Re-registering for TPS:

To re-register, current TPS beneficiaries must submit:

  • Form I-821, Application for Temporary Status (re-registrants do not need to pay the Form I-821 application fee);
  • Form I-765, Application for Employment authorization regardless of whether they want an EAD;
  • The Form I-765 application fee (or a fee waiver request) only if they want an EAD. If the re-registrant does not want an EAD, no application fee is required; and
  • The biometric services fee (or a fee waiver request) if they are 14 years old or older.

DHS has increased Filing Fees by 30%

Date: 10/25/2016

On October 24, 2016, U.S. Citizenship & Immigration Services announced that it is raising filing fees by about 30%. The new fees will be effective December 23rd. USCIS is almost entirely funded by the fees paid by applicants and petitioners for immigration benefits. The law requires USCIS to conduct fee reviews every two (2) years to determine the funding levels necessary to administer the nation's immigration laws, process benefit requests and provide the infrastructure needed to support those activities.

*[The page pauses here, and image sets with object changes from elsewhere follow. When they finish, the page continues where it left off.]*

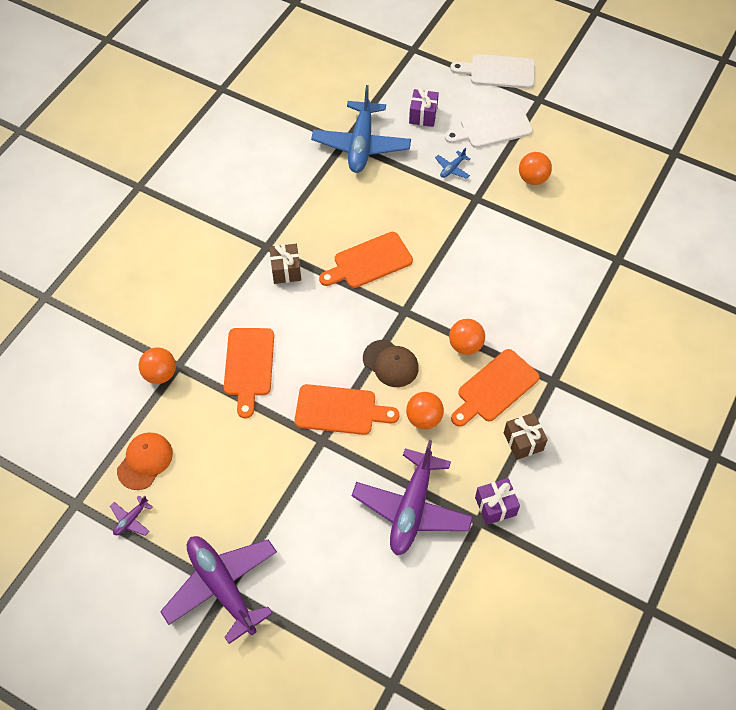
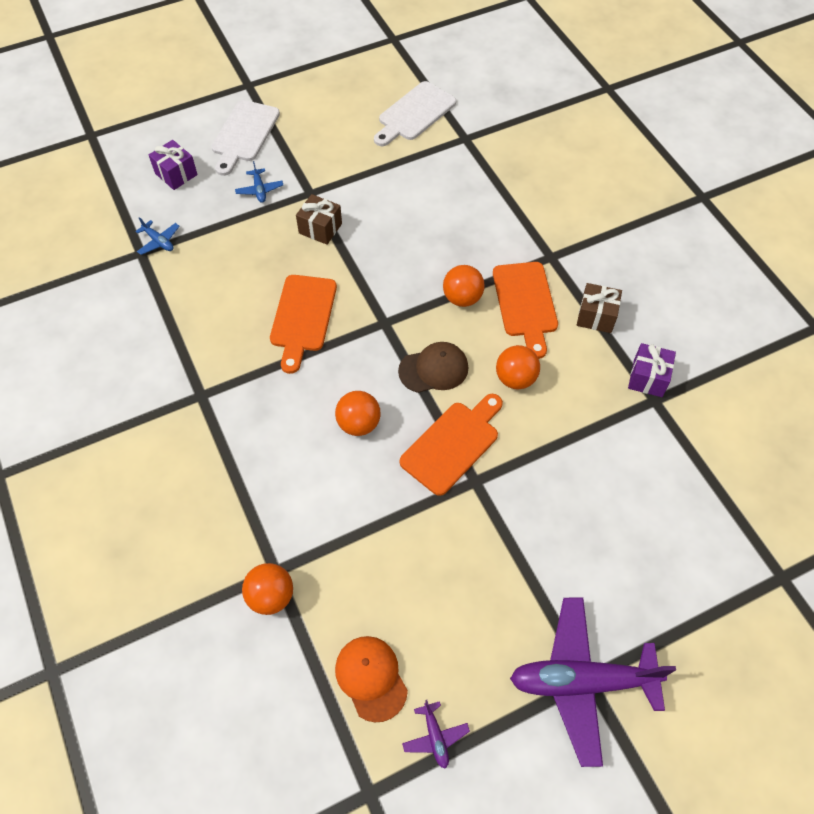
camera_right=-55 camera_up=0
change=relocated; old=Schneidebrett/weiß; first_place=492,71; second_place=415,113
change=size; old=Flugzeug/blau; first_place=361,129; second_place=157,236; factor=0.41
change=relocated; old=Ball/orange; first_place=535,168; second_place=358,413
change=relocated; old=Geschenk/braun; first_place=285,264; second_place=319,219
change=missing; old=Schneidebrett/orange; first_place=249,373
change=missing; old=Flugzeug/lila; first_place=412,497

Fees will increase for the first time in six years, by a weighted average of 21 percent for most applications and petitions. This increase is necessary to recover the full cost of services provided by USCIS. These include the costs associated with fraud detection and national security (FDNS), customer service and case processing, and providing services without charge to refugee and asylum applicants and to other customers eligible for fee waivers or exemptions.




Date: 10/07/2016

Effective October 5, 2016, USCIS has increased the validity period for initial or renewal Employment Authorization Documents for asylum applicants from one year to two years. Applicants with pending asylum claims file Form I-765, Application for Employment Authorization, under category (c)(8). This change applies to all (c)(8)-based applications that are pending as of October 5, 2016 and all such applications filed on or after October 5, 2016.